DATA IN THIS EXERCISE ::
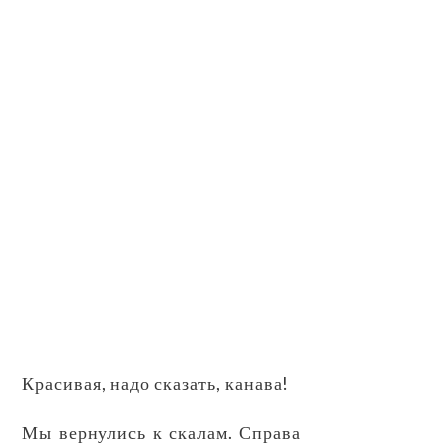
Красивая, надо сказать, канава!
Мы вернулись к скалам. Справа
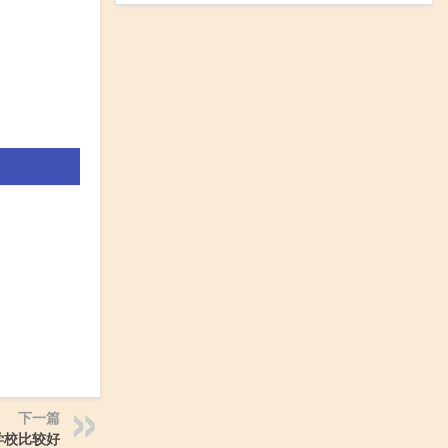
下一篇
学校比较好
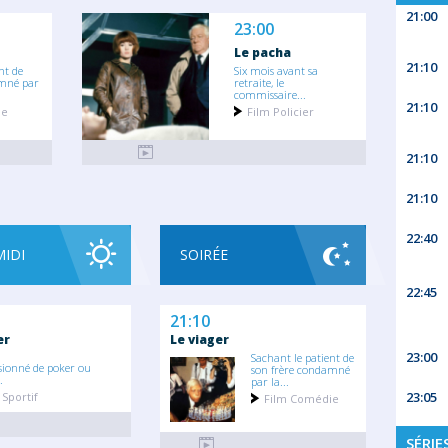
21:00
23:00
Le pacha
21:10
nt de
Six mois avant sa
amné par
retraite, le
commissaire...
21:10
ie
Film Policier
21:10
21:10
22:40
MIDI
SOIRÉE
22:45
21:10
er
Le viager
23:00
Sachant le patient de
sionné de poker ou
son frère condamné
.
par la...
23:05
Sportif
Film Comédie
SÉRIE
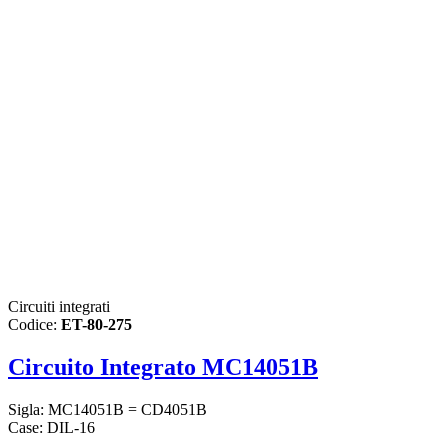
Circuiti integrati
Codice:
ET-80-275
Circuito Integrato MC14051B
Sigla: MC14051B = CD4051B
Case: DIL-16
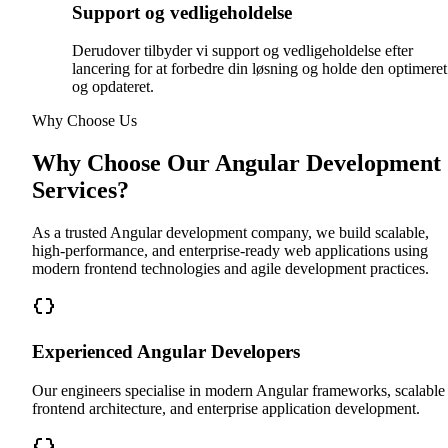
Support og vedligeholdelse
Derudover tilbyder vi support og vedligeholdelse efter
lancering for at forbedre din løsning og holde den optimeret
og opdateret.
Why Choose Us
Why Choose Our Angular Development
Services?
As a trusted Angular development company, we build scalable,
high-performance, and enterprise-ready web applications using
modern frontend technologies and agile development practices.
Experienced Angular Developers
Our engineers specialise in modern Angular frameworks, scalable
frontend architecture, and enterprise application development.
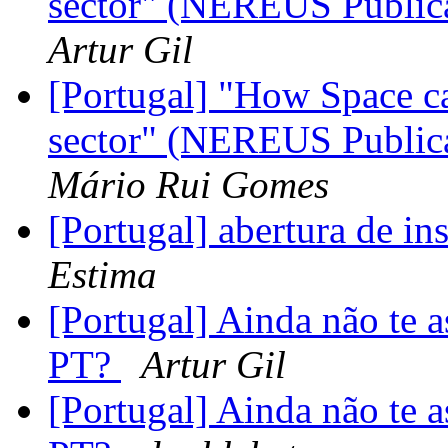
sector" (NEREUS Publica
Artur Gil
[Portugal] "How Space ca
sector" (NEREUS Publica
Mário Rui Gomes
[Portugal] abertura de in
Estima
[Portugal] Ainda não te 
PT?
Artur Gil
[Portugal] Ainda não te 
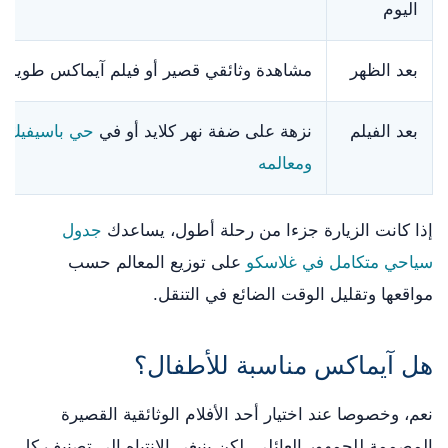
اليوم
بعد الظهر
مشاهدة وثائقي قصير أو فيلم آيماكس طويل
بعد الفيلم
نزهة على ضفة نهر كلايد أو في
حي باسيفيك ك
ومعالمه
إذا كانت الزيارة جزءا من رحلة أطول، يساعدك
جدول
سياحي متكامل في غلاسكو
على توزيع المعالم حسب
مواقعها وتقليل الوقت الضائع في التنقل.
هل آيماكس مناسبة للأطفال؟
نعم، وخصوصا عند اختيار أحد الأفلام الوثائقية القصيرة
المصممة للجمهور العائلي. لكن ينبغي الانتباه إلى تصنيف كل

WHAT TO WORK ON :: Give every line of text from all the entries above as a Markdown table with two columns, Row for the row number and Text for the line, skipping blank lines. Leave the pictures out.

RESULT FOR THIS TASK ::
| Row | Text |
|---|---|
| 1 | Красивая, надо сказать, канава! |
| 2 | Мы вернулись к скалам. Справа |
| 3 | 下一篇 |
| 4 | 学校比较好 |
| 5 | 21:00 |
| 6 | 23:00 |
| 7 | Le pacha |
| 8 | 21:10 |
| 9 | nt de |
| 10 | Six mois avant sa |
| 11 | amné par |
| 12 | retraite, le |
| 13 | commissaire... |
| 14 | 21:10 |
| 15 | ie |
| 16 | Film Policier |
| 17 | 21:10 |
| 18 | 21:10 |
| 19 | 22:40 |
| 20 | MIDI |
| 21 | SOIRÉE |
| 22 | 22:45 |
| 23 | 21:10 |
| 24 | er |
| 25 | Le viager |
| 26 | 23:00 |
| 27 | Sachant le patient de |
| 28 | sionné de poker ou |
| 29 | son frère condamné |
| 30 | . |
| 31 | par la... |
| 32 | 23:05 |
| 33 | Sportif |
| 34 | Film Comédie |
| 35 | SÉRIE |
| 36 | Circuiti integrati |
| 37 | Codice: |
| 38 | ET-80-275 |
| 39 | Circuito Integrato MC14051B |
| 40 | Sigla: MC14051B = CD4051B |
| 41 | Case: DIL-16 |
| 42 | Support og vedligeholdelse |
| 43 | Derudover tilbyder vi support og vedligeholdelse efter |
| 44 | lancering for at forbedre din løsning og holde den optimeret |
| 45 | og opdateret. |
| 46 | Why Choose Us |
| 47 | Why Choose Our Angular Development |
| 48 | Services? |
| 49 | As a trusted Angular development company, we build scalable, |
| 50 | high-performance, and enterprise-ready web applications using |
| 51 | modern frontend technologies and agile development practices. |
| 52 | Experienced Angular Developers |
| 53 | Our engineers specialise in modern Angular frameworks, scalable |
| 54 | frontend architecture, and enterprise application development. |
| 55 | sector" (NEREUS Publica |
| 56 | Artur Gil |
| 57 | [Portugal] "How Space ca |
| 58 | sector" (NEREUS Publica |
| 59 | Mário Rui Gomes |
| 60 | [Portugal] abertura de in |
| 61 | Estima |
| 62 | [Portugal] Ainda não te  |
| 63 | PT? |
| 64 | Artur Gil |
| 65 | [Portugal] Ainda não te  |
| 66 | اليوم |
| 67 | بعد الظهر |
| 68 | مشاهدة وثائقي قصير أو فيلم آيماكس طويل |
| 69 | بعد الفيلم |
| 70 | نزهة على ضفة نهر كلايد أو في |
| 71 | حي باسيفيك ك |
| 72 | ومعالمه |
| 73 | إذا كانت الزيارة جزءا من رحلة أطول، يساعدك |
| 74 | جدول |
| 75 | سياحي متكامل في غلاسكو |
| 76 | على توزيع المعالم حسب |
| 77 | مواقعها وتقليل الوقت الضائع في التنقل. |
| 78 | هل آيماكس مناسبة للأطفال؟ |
| 79 | نعم، وخصوصا عند اختيار أحد الأفلام الوثائقية القصيرة |
| 80 | المصممة للجمهور العائلي. لكن ينبغي الانتباه إلى تصنيف كل |